Usually, we will want between 2 and 4 tasks per core. As a result, we need between 80 and 40 cores for our cluster. Let’s go with 40 cores.
At this point, we have to choose the instance type. There are two choices, either c4 (with 1 Gb per core) or r4 (with 7.6Gb per core). In our experience, c4 simply doesn’t cut it memory-wise. As a result, we’ll go with r4.
We’ll pick 6 r4.2xlarge which gives us 48 cores. After that you can refer to the spreadsheet, however be careful that EMR doesn’t leave all the box memory to yarn and actually takes a lot out (e.g. it makes 23Gb available on r4.xlarge box which have 30.5Gb of memory). That’s why we’re specifying
yarn.scheduler.maximum-allocation-mb below (they are the amount of ram available 61440Mb minus 3584Mb for everything that is no spark: the OS, the datanode, etc).
Note that we further tuned
Memory overhead coefficient as 0.15 (gives better results in our experience) and
Parallelism per core as 4 as discussed above in the spreadsheet.
Once we have this baseline configuration running, we can further tune according to the information we gather while monitoring the job.

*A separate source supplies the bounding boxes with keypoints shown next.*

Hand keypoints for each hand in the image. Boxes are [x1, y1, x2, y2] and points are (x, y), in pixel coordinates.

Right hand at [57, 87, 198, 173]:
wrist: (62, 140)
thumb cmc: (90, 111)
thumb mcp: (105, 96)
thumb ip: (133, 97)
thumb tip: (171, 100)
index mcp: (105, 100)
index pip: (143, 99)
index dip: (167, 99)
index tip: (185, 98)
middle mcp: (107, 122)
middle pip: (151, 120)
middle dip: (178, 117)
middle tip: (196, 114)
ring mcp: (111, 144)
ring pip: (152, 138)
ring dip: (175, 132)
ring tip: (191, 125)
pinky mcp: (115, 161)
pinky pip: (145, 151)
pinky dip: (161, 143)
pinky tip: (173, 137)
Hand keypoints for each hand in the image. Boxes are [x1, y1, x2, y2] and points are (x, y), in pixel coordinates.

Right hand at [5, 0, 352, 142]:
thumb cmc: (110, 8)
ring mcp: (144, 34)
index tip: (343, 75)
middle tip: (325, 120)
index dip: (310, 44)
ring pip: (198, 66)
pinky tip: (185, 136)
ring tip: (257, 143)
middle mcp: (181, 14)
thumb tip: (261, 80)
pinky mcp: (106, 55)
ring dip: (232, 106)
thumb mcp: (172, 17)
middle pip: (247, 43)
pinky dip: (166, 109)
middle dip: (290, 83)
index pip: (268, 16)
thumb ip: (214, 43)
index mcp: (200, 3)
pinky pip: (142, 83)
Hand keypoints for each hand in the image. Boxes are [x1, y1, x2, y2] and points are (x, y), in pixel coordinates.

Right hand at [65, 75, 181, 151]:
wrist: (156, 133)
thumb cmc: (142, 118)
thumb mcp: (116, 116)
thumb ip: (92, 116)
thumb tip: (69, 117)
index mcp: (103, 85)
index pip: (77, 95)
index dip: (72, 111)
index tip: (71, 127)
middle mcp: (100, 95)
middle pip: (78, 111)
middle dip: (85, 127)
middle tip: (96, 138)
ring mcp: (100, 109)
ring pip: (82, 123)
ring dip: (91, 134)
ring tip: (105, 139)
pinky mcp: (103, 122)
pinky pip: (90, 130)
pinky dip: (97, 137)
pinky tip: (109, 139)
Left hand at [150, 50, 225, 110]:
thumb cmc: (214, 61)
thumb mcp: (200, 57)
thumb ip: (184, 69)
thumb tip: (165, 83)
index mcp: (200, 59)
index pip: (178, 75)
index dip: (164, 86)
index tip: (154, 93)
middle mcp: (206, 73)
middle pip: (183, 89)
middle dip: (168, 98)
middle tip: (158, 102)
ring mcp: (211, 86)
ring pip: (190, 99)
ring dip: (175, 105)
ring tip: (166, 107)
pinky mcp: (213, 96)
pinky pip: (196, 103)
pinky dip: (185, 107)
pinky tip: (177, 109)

Final note on gzip, Spark shouldn’t have to pick up gzip files directly as the format is not splittable, i.e. a gzipped file of 10Gb will be processed by a single core. As a result, you need to either convert it to LZO or uncompress it. In the upcoming R97, we have modified the s3-dist-cp step moving the raw files collected by the clojure collector (which are gzipped) to HDFS to uncompress them.
Hope it helps.